He is the recipient of the Louis Comfort Tiffany Foundation Award [2] and the Rema Hort Mann Foundation Visual Art Grant Award, [3] and has been an artist in residence at the Chinati Foundation in Marfa, Texas. [4]
Adam Helms was born in 1974 in Tucson, Arizona. He received a BFA at the Rhode Island School of Design in 1997 and an MFA from Yale University in 2004. [5]
Helms's work focuses on the iconography of marginalized political and social groups, and employs imagery from a range of sources: pixilated JPEGs of Chechen rebels, tintype portraits of Confederate and Union soldiers, photographs of black metal bands. Helms mines online archives and popular print material to trace connections between the uniforms, heraldry, and physical affectations of these groups, which are often the primary means of distinguishing between them. In his work, Helms explores how these persistent, unnervingly homogenous representations of violence and trauma are processed into visual artifacts. [6] Helms's work has been exhibited widely and internationally, and is featured in Vitamin D2: New Perspectives in Drawing (Phaidon), [7] among other publications.
Helms is interested in visual archetypes that are employed in various historical periods, by diverse populations, in service of seemingly divergent ideological ends. “I think of myself as an ethnographer,” Helms says. “I am interested in the ethos of violence, the romanticization of extremist ideology, and linking issues from our political past with contemporary events.” [8] Helms often depicts masked figures, using double-sided silkscreen portraits on vellum with faces obscured by pools of black ink resembling a balaclava or hood. One persistent touchstone is painter Gerhard Richter’s 48 Portraits (1971–72), which memorializes great writers, poets, and composers using images taken from an encyclopedia. Helms’s Untitled (48 Portraits, 2010) (2010) depicts anonymous militiamen and combatants—the distortion of the original, online source images evident in the works—who exist on the fringes of society and represent the shadow of the rational order on view in Richter’s work. [9]

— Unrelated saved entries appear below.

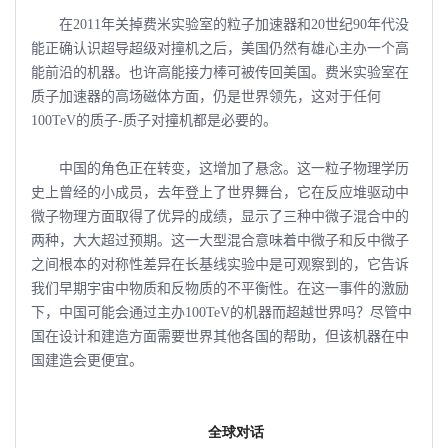
在2011年关掉费米实验室的粒子加速器和20世纪90年代没
能正确认识超导超级对撞机之后，美国仍然有雄心主办一个高
能前沿的机器。也许高能接力棒可被传回美国。费米实验室在
质子加速器的高场磁体方面，仍是世界领先，这对于任何
100TeV的质子-质子对撞机都是必要的。
中国的角色正在转变，这增加了悬念。这一粒子物理学历
史上曾经的小成员，去年登上了世界舞台，它在反应堆驱动中
微子物理方面取得了优异的成绩，显示了三种中微子混合中的
两种，大大超过预期。这一大型混合意味着中微子和反中微子
之间根本的对称性差异在长基线实验中是可观察到的，它告诉
我们早期宇宙中物质和反物质的不平衡性。在这一事件的激励
下，中国可能会通过主办100TeV的机器而超越世界吗？尽管中
国在设计和建造方面需要世界其他各国的帮助，但该机器在中
国建造会更便宜。
全球对话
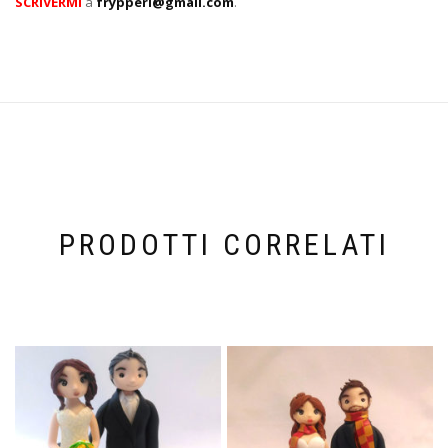
SCRIVERMI
a
frypperi@gmail.com
.
PRODOTTI CORRELATI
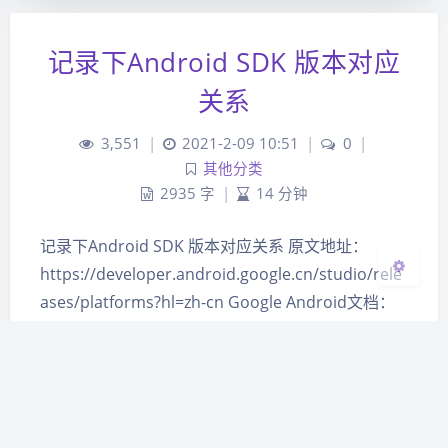
夜间模式
记录下Android SDK 版本对应
Sans Serif
Serif
关系
浅阴影
深阴影
3,551
|
2021-2-09 10:51
|
0
|
其他分类
关闭
日落
暗化
灰度
2935 字
|
14 分钟
记录下Android SDK 版本对应关系 原文地址：
https://developer.android.google.cn/studio/rele
ases/platforms?hl=zh-cn Google Android文档：
https://developer.android.google.cn/docs?hl=zh-
cn 下面列出的修订版…
android
android sdk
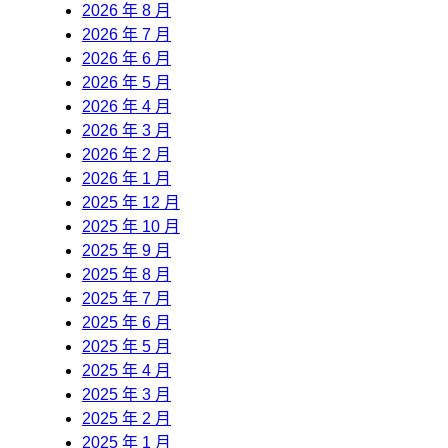
2026 年 8 月
2026 年 7 月
2026 年 6 月
2026 年 5 月
2026 年 4 月
2026 年 3 月
2026 年 2 月
2026 年 1 月
2025 年 12 月
2025 年 10 月
2025 年 9 月
2025 年 8 月
2025 年 7 月
2025 年 6 月
2025 年 5 月
2025 年 4 月
2025 年 3 月
2025 年 2 月
2025 年 1 月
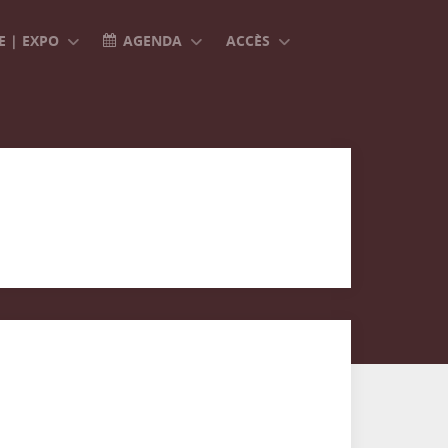
 | EXPO
AGENDA
ACCÈS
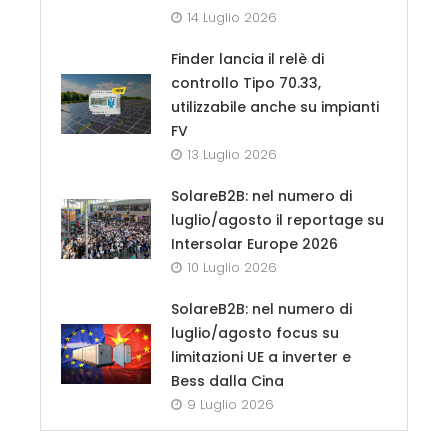
14 Luglio 2026
Finder lancia il relè di
controllo Tipo 70.33,
utilizzabile anche su impianti
FV
13 Luglio 2026
SolareB2B: nel numero di
luglio/agosto il reportage su
Intersolar Europe 2026
10 Luglio 2026
SolareB2B: nel numero di
luglio/agosto focus su
limitazioni UE a inverter e
Bess dalla Cina
9 Luglio 2026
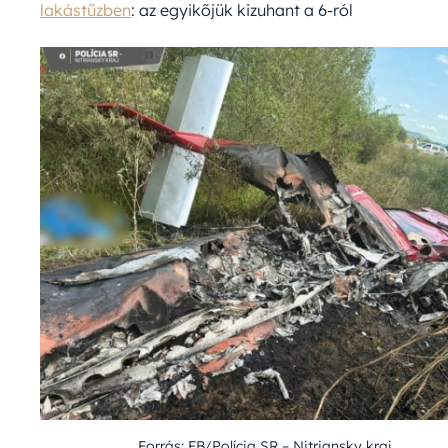
lakástűzben
: az egyikőjük kizuhant a 6-ról
Forrás: FB/Polícia SR – Nitriansky kraj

Helms’s work takes the form of large-scale charcoal drawings depicting mythic landscapes (which evoke foundational and yet generic cultural narratives); screen prints and drawings on paper and other media; various installations; and light-box assemblages consisting of grid-like arrangements of archival images. These “fields of comparison” suggest that “representations of the modern world’s extreme fringes—images that we might imagine to break the mold of normal discourse—actually follow some of the most deeply ingrained conventions,” William S. Smith writes in a recent monograph on the artist's work. “Helms’s photographic archives reveal how cultures under duress consistently fall back on tropes and archetypes to find meaningful forms.” [10]
Recently Helms has moved away from overtly figurative work and has experimented with mounting various kinds of paper and felt to panels. These works often incorporate visual materials found in print publications and on the Internet, but they take the form of heralds invented by the artist—imagistic memes with a cryptic symbolism and uncanny quality. Helms considers the drawings on felt to be “zombies”: emblems and visual identities that originally appeared in the 1960s–90s in advertisements in publications such as LIFE and Soldier of Fortune, often photojournalistic images of soldiers or portraits of women, and decontextualized and “reanimated” by the artist. [11] Helms's work is included in the collections of the Walker Art Center, the Whitney Museum of American Art, the Solomon R. Guggenheim Museum, the Caldic Collection, and the Dakis Joannou Collection.